_TASK INSTRUCTIONS_.
[1] According to the commentary on Isaiah 19, what was brought into the king's treasury every day when the Nile flowed out of the lake of Moeris?
[2] Reproduce the commentary on Isaiah 19 word for word from "into the brooks" to "grief and horror.".
Start of DOCUMENT EXCERPT
So that the withering and drying up of these paper reeds, here threatened, must be a great calamity upon the nation. And, besides paper, of this rush or reed were made sails, ropes, and other naval rigging, as also mats, blankets, clothes, and even ships were made of the stalk of the papyrus; and the Egyptian priests wore shoes made of it {f}. It may be observed, that paper was made of the pellicles or little skins stripped off of the inside of the stem of the papyrus; which shows with what propriety the word {g} for paper reeds is here used, which comes from a root which signifies to strip or make bare, and from which also is derived a word which signifies a skin.

And everything sown by the brooks shall wither, be driven away, and be no [more]; all sorts of fruitful plants, and grain of every kind, hemp and flax, after mentioned, and which are opposed to reeds and rushes, which grew of themselves; and if these which were sown by the sides of brooks and rivers withered and came to nothing, then much more what was sown at a greater distance.

{d} Nat Hist. l. 13. c. 11. {e} Chambers’s Cyclopaedia, in the word “Paper”. {f} Herodot, Euterpe, sive l. 2. c. 37. {g} twre “ad” hre “nudari, inde” rwe “pellis”.

Isaiah 19:8

Ver. 8. The fishers also shall mourn,… Because there will be no fish to catch, the waters of the river being dried up, and so will have none to sell, and nothing to support themselves and families with; and this must also affect the people in general, fish being the common food they lived upon, see Nu 11:5, not only because of the great plenty there usually was, but because they killed and ate but very few living creatures, through a superstitious regard unto them; though Herodotus says {h} the Egyptian priests might not taste of fishes, yet the common people might; for, according to that historian {i}, when the river Nile flowed out of the lake of Moeris, a talent of silver every day was brought into the king’s treasury, arising from the profit of fish; and when it flowed in, twenty pounds; nay, he expressly says {k}, that some of them live upon fish only, gutted, and dried with the sun:

and all they that cast angle, or hook,

into the brooks shall lament; which describes one sort of fishermen, and way of catching fishes, with the angle and hook, as the following clause describes another sort:

and they that spread nets upon the waters shall languish; be dispirited and enfeebled for want of trade and subsistence, and with grief and horror.

{h} Euterpe, sive l. 2. c. 37. {i} Ibid. c. 149. {k} Ibid. c. 92.
End of DOCUMENT EXCERPT
Start of SUPPLIED INFORMATION
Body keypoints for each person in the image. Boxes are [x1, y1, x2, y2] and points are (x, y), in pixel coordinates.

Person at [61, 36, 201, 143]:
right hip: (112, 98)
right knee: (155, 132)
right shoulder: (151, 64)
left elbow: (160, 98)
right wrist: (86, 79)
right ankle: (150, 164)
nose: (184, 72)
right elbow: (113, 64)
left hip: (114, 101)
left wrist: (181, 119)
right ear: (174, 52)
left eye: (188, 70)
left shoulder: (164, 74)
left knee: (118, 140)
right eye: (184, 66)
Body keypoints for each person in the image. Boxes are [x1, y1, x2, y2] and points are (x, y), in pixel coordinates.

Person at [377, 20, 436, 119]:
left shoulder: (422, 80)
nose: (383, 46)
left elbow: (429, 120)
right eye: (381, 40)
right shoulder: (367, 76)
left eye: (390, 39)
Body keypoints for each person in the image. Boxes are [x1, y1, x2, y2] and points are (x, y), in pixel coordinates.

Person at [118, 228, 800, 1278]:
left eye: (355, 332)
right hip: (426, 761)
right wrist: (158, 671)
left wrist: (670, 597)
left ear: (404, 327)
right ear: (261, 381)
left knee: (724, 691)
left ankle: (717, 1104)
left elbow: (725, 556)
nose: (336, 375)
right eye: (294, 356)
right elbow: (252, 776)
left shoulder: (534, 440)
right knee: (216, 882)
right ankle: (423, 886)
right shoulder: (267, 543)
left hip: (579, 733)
End of SUPPLIED INFORMATION
_TASK RESULTS_.
[1] A talent of silver, from the profit of fish.

[2]
into the brooks shall lament; which describes one sort of fishermen, and way of catching fishes, with the angle and hook, as the following clause describes another sort:

and they that spread nets upon the waters shall languish; be dispirited and enfeebled for want of trade and subsistence, and with grief and horror.